The Federal Energy Regulatory Commission today approved two contentious East Coast gas pipelines proposed by TransCanada Corp., developer of the stalled Keystone XL oil project. FERC Chairman Norman Bay and Commissioners Cheryl LaFleur and Colette Honorable announced the approval of the $1.8 billion Leach XPress and Rayne XPress pipelines after a meeting that was webcast but otherwise closed for what the commission said were “public safety” concerns. Stan Chapman, TransCanada’s senior vice president, said in a statement the approval followed a “very thorough review.”
U.S. EPA had faulted FERC’s work on the Leach Xpress, calling its assessment of downstream greenhouse gas emissions “insufficient” and suggesting that the agency look at alternative routes and further environmental protections (Greenwire, Oct. 13, 2016). Today’s meeting, the last before President-elect Donald Trump’s inauguration, could end that dispute as EPA isn’t expected to push for deeper reviews of gas projects.
TransCanada said it plans to begin construction on both projects in February after it secures remaining regulatory approvals.
FERC also approved in a split vote a policy statement on electric storage resources seeking to recover investments through cost- and market-based rates. LaFleur was the lone dissenter on the policy statement, which says allowing electric storage resources to receive cost-based rate recovery concurrently with revenue from market-based services shouldn’t hurt its competitors.
LaFleur said she’s “very open” to compensating storage through cost-based rates, but she disagreed with how the policy is written. “I’m concerned about the broad rationale in the policy statement, which I believe is both flawed in its conclusion and premature in its timing,” she said.
The commission at the meeting also opened investigations into how much two pipeline companies — Natural Gas Pipeline Company of America LLC and Wyoming Interstate Co. LLC — are recouping from their customers. The agency wants to ensure rates charged to customers are fair under the Natural Gas Act.
FERC economist Seong-Kook Berry said the calculated return rates for the two companies suggests “the pipelines may be charging rates” that are no longer just and reasonable. “We do not prejudge, and we look forward to reviewing the findings,” Honorable said.
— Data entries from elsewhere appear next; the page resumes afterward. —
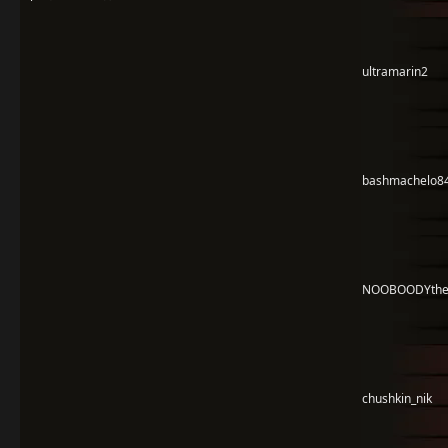
ultramarin2
bashmachelo8
NOOBOODYthe
chushkin_nik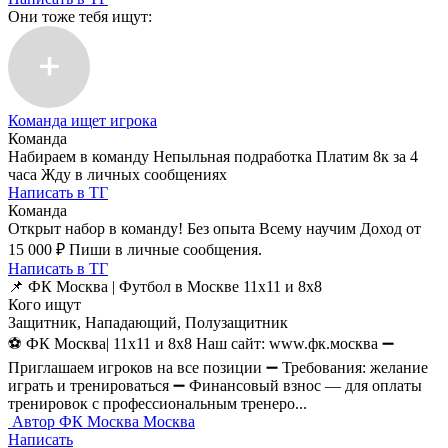
Они тоже тебя ищут:
Команда ищет игрока
Команда
Набираем в команду Непыльная подработка Платим 8к за 4
часа Жду в личных сообщениях
Написать в ТГ
Команда
Открыт набор в команду! Без опыта Всему научим Доход от
15 000 ₽ Пиши в личные сообщения.
Написать в ТГ
📌 ФК Москва | Футбол в Москве 11х11 и 8х8
Кого ищут
Защитник, Нападающий, Полузащитник
⚽️ ФК Москва| 11х11 и 8х8 Наш сайт: www.фк.москва ➖
Приглашаем игроков на все позиции ➖ Требования: желание
играть и тренироваться ➖ Финансовый взнос — для оплаты
тренировок с профессиональным тренеро...
Автор
ФК Москва
Москва
Написать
FERC’s decision to close the meeting to public participation and provide a live stream happened once before. In May, the commission closed its public meeting over fears of having its work obstructed by demonstrators. Bay then defended his decision to keep the public out, saying it wasn’t “made lightly” and was based on recommendations from law enforcement and FERC security staff (Greenwire, May 19, 2016). “The primary concern was preserving the safety of the public and staff,” Bay told about 50 agency employees and reporters. FERC spokeswoman Mary O’Driscoll said the decision on today’s meeting was “based on public safety consultation with the Federal Protective Service.”
Protesters opposed to hydraulic fracturing and the commission’s approval of gas pipelines, compressor stations, export terminals and other infrastructure broadcast protests outside FERC headquarters on Facebook. Margaret Flowers, a Maryland physician who has fought FERC’s approval of a gas export terminal in her state, said the agency’s decision to close the meeting to the public shows its “fear and lack of interest in hearing the views of people whose communities FERC threatens.”